• EXERCISE DIRECTIONS: Please copy each line below that contains the word "much".

· · · · ·

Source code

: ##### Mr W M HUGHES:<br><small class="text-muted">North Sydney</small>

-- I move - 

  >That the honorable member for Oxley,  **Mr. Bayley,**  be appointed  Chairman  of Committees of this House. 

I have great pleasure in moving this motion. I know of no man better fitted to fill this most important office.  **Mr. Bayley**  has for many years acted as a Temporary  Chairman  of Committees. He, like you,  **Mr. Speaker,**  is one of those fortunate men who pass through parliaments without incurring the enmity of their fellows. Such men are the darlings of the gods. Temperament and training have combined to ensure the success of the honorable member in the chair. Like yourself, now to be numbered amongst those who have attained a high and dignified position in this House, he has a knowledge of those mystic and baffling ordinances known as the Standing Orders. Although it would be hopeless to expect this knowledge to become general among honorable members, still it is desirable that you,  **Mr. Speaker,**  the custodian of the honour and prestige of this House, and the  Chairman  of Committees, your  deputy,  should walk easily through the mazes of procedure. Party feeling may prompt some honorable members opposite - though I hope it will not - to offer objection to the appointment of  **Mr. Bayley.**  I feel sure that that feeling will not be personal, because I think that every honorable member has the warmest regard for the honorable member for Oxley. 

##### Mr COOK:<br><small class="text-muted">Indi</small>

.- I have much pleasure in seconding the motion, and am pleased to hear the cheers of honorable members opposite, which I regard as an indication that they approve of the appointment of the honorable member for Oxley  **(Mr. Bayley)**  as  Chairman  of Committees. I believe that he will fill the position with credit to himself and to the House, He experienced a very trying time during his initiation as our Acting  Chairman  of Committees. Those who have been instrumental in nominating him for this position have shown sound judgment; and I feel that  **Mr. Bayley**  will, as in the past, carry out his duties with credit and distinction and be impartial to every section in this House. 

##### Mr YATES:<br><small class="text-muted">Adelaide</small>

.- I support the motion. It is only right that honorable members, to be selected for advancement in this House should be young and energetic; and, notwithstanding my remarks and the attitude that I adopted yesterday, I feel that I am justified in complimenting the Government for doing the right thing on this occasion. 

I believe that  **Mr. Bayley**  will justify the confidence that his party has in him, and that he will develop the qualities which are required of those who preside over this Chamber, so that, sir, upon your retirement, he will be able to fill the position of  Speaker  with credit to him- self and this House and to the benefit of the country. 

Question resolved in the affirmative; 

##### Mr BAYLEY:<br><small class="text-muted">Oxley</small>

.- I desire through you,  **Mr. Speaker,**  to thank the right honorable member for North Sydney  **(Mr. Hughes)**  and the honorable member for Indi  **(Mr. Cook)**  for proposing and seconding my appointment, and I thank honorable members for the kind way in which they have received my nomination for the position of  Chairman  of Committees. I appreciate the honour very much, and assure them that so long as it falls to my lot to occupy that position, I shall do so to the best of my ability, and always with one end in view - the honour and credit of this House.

· · · · ·

• EXERCISE RESULT:
.- I have much pleasure in seconding the motion, and am pleased to hear the cheers of honorable members opposite, which I regard as an indication that they approve of the appointment of the honorable member for Oxley  **(Mr. Bayley)**  as  Chairman  of Committees. I believe that he will fill the position with credit to himself and to the House, He experienced a very trying time during his initiation as our Acting  Chairman  of Committees. Those who have been instrumental in nominating him for this position have shown sound judgment; and I feel that  **Mr. Bayley**  will, as in the past, carry out his duties with credit and distinction and be impartial to every section in this House. 
.- I desire through you,  **Mr. Speaker,**  to thank the right honorable member for North Sydney  **(Mr. Hughes)**  and the honorable member for Indi  **(Mr. Cook)**  for proposing and seconding my appointment, and I thank honorable members for the kind way in which they have received my nomination for the position of  Chairman  of Committees. I appreciate the honour very much, and assure them that so long as it falls to my lot to occupy that position, I shall do so to the best of my ability, and always with one end in view - the honour and credit of this House.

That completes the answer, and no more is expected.